昆虫の冬越し


 ♪ 暖冬とはいえ、1月末から2月にかけてのこの時期は、1年で最も寒い季節です。
 この厳寒の季節にわざわざ登場して活動し交尾する変わり者の昆虫もいますが、多くの昆虫は寒さにじっと耐えて春を待っています。

 ♪ あるものは成虫のまま、あるものはサナギで、あるものは卵で冬を越します。
 先日の日曜日(23日)、成虫のまま越冬する昆虫を探してみました。

 ♪ 下の写真の茶色の昆虫はマルカメムシです。体長は5ミリほど。成虫のまま冬を越します。
 三貫清水の林の横に立っている電柱の根元の石の下で、何匹も固まっていました。




 ♪ マルカメムシは春から秋にかけクズの葉やツルにたくさん付くカメムシです。時々、住宅にも飛んで来て、洗たく物などに止まります。それと知らずに洗たく物を取り込んでしまい、強烈な臭いにびっくりした経験はありませんか?

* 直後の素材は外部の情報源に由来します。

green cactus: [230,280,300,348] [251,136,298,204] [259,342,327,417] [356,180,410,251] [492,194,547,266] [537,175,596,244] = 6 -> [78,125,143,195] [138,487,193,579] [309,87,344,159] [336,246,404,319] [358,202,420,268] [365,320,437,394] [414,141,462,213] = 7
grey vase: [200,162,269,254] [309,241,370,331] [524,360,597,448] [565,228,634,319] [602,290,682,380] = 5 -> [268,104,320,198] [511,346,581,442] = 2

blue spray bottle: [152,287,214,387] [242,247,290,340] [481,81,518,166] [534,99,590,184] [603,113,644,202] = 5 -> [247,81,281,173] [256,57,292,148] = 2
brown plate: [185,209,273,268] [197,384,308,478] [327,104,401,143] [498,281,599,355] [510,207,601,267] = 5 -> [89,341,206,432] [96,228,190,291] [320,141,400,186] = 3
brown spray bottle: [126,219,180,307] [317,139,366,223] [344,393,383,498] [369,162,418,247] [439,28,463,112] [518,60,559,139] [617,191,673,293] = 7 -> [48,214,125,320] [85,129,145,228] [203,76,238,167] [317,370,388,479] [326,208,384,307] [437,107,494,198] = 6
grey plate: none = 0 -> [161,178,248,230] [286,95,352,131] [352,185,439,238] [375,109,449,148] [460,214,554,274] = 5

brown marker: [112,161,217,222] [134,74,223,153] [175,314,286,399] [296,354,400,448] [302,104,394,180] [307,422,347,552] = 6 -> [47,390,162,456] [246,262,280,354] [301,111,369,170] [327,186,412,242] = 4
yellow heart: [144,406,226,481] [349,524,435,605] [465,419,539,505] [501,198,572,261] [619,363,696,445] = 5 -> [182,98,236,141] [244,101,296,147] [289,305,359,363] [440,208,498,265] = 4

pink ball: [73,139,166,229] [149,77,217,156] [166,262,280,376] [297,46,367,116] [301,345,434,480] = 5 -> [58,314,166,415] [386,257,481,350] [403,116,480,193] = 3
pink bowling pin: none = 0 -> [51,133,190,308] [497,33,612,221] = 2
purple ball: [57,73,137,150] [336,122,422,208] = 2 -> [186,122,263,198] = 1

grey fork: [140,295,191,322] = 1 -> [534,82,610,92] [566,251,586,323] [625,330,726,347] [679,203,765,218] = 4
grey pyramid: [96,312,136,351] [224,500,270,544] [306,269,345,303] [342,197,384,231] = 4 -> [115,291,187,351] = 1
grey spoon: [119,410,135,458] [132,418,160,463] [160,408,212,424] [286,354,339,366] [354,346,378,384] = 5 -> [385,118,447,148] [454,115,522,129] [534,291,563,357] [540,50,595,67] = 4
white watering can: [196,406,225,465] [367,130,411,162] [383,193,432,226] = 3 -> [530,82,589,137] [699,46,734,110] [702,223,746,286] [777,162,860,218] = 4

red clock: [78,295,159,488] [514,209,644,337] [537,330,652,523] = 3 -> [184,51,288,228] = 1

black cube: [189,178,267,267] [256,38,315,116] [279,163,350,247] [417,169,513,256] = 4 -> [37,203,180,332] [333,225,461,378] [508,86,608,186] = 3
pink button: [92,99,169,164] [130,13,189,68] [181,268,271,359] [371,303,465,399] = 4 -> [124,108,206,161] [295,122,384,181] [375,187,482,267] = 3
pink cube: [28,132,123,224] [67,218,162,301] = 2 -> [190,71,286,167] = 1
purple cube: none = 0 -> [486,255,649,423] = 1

 ♪ 写真では、手前の何匹かが、おなかを上にひっくり返っていますが、私が石をめくったときにひっくり返ってしまったのだと思います。
 指でつついても動きません。冬眠中というより、仮死状態と言った方がいいでしょうか。

 ♪ 成虫のまま越冬する昆虫は、なるべく温かい場所を選びます。温かい場所というのは、西向きの斜面や、日のよく当たる石垣などです。
 特に、コンクリートの電柱は昼間、太陽の熱をよく吸収するので、テントウムシなどがよく集まるそうです。

 ♪ 冬が近づくと、同じ種類の昆虫が互いに呼び合うように集まり、固まって越冬するのですから不思議ですね。




 ♪ 上の写真はケヤキの木です。
 ケヤキの樹皮の裏側にも、越冬する虫が集まります。樹皮をめくってみましょう。




 ♪ 上の写真の真ん中にいるのは、多分、コバチの仲間です。体長は3ミリほどでしょうか。
 コバチは体長数ミリの小さなハチで、たくさんの種類がありますが、面白いのは、特定の植物の花にだけ集まる種類がいることです。

 ♪ たとえば、イチジクコバチが集まるのはイチジクの花だけです。他の昆虫はイチジクの花には集まりません。
 つまり、イチジクはイチジクコバチが花粉を運んでくれることによって実を付けることができるし、イチジクコバチはイチジクがなければ生きていけない、という共生関係にあります。
 イヌビワオナガコバチとイヌビワも同じような共生関係にあります。

 ♪ コバチの話題は、そのうち、もう少し調べて、別の機会にまた書いてみたいと思っています。